Small Steps, Moving Forward

Nobody is very good at keeping election promises. From national politics down to our recent student government elections, we’re faced with the fact that not every single thing a candidate campaigns for will come to pass, whether quickly or at all.

I came into my position this year as ASPC Commissioner for Academic Affairs convinced that my involvement with the faculty would lead to tangible curricular change, that I would be able to positively impact faculty hiring practices, and that maybe I’d be able to bring some happy proof of my accomplishments back to the student body. 

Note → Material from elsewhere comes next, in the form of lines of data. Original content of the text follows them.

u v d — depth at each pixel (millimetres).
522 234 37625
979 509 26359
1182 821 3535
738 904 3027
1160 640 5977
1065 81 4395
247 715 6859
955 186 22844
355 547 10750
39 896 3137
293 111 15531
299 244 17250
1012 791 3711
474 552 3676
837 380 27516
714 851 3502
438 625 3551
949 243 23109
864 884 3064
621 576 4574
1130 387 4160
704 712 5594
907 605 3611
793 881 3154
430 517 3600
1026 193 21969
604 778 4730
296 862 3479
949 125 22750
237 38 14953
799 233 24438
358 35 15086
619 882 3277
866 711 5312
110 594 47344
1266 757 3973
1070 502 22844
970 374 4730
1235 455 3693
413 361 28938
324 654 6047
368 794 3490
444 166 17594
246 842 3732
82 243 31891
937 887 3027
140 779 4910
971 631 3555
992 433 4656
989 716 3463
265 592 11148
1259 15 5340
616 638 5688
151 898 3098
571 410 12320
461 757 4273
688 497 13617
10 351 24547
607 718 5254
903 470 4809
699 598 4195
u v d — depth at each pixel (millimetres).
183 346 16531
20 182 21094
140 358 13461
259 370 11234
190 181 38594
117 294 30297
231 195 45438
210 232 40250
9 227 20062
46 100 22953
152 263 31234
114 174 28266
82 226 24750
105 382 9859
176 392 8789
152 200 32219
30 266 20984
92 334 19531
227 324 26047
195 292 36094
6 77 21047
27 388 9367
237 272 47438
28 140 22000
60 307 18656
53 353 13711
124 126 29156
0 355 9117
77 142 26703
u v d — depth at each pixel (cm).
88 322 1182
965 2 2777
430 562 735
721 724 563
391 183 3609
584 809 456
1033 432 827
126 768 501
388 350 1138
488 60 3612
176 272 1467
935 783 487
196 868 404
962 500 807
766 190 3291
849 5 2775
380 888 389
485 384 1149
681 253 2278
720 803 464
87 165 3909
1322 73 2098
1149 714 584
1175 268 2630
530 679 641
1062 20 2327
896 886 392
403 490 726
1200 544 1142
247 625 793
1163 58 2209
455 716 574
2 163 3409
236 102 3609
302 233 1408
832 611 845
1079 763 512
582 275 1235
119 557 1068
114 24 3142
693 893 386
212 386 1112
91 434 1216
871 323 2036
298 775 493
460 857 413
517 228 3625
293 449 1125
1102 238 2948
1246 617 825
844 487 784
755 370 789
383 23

Then bureaucracy happened. 

Pomona College, like any institution, is able to keep running from day to day and year to year because of a complex institutional infrastructure that makes change difficult. Exciting as it would be to waltz in and turn upside down everything we do with general education, admissions metrics, or departmental funding, there’s so much momentum involved in the continued existence of this institution that changing even small things ends up requiring repetitive discussions, layers of voting and approval from different committees, and a whole lot of time. This isn’t exactly exciting rhetoric to run on, but it’s a reality that I think students have to consider as we think forward to what we want our experience next year to be, and what kind of legacy we want to leave.

The results of this year’s ASPC elections reveal that our voting student body respects peers who dream big, and that we crave a politics that is actively inclusive and, however freely bandied about the word may be, progressive. 

What I’d like us to continue to consider now, next fall, and next spring, is what that actually looks like. Although I wish ideas automatically entailed progress, change is slow and often comes in small packages. The project to provide Plan B and related products through vending machines on campus that was initiated by last year’s Senate is still incomplete, its progress slowed by what can feel like a never-ending cycle of logistical and legal hurdles. No matter how interested I was in a general education overhaul and fairer credit assignment for classes and labs, other issues were brought to the forefront in the Curriculum Committee, and I sat through a lot of conversations this year that were different from the ones I had anticipated when I started a year ago. 

Frustrating as these changes of plan can be, they also ask us to conceive of good, local political work and progress in new ways. To an extent, we’ll always expect big-ticket items from our student leaders: bold ideas for making campus a safer and more inclusive space, and innovative event planning and student life improvements. However, these changes require huge amounts of energy, and often face logistical and financial hurdles along the way, so I’d like us all to consider the small changes our community can effect as well. Asking our elected leaders to be the only beacons of progress, and to only do big things, does our whole community a disservice.

Probably the most influential thing I did in my year on Senate was read and vote on petitions to the Academic Procedures Committee—the one place where my position actually has voting power that can make a difference. We didn’t all walk out of our year of involvement with big, flashy news, and, truthfully, I sometimes feel a little inadequate beside my fellow senators who planned events, revamped campus policies, and made visible, lasting changes to this campus. I comfort myself with the knowledge that approving some of those petitions and advocating for students’ well-being did have some positive effects, even on just a few individuals. 

It’s like this for all of us: Someone will always be doing something bigger and better and bolder at work, in class, or anywhere else in the community. The trick, for all of us, is to figure out how to make a difference, however small, that feels meaningful. I’m still figuring it out myself, and maybe you haven’t gotten it figured out either—but I do know that what we’re doing counts for something.

Julia Austenfeld PO ’15 is a music major from Fribourg, Switzerland and Raleigh, N.C. She was recently elected ASPC Board of Trustees Academic Affairs Representative.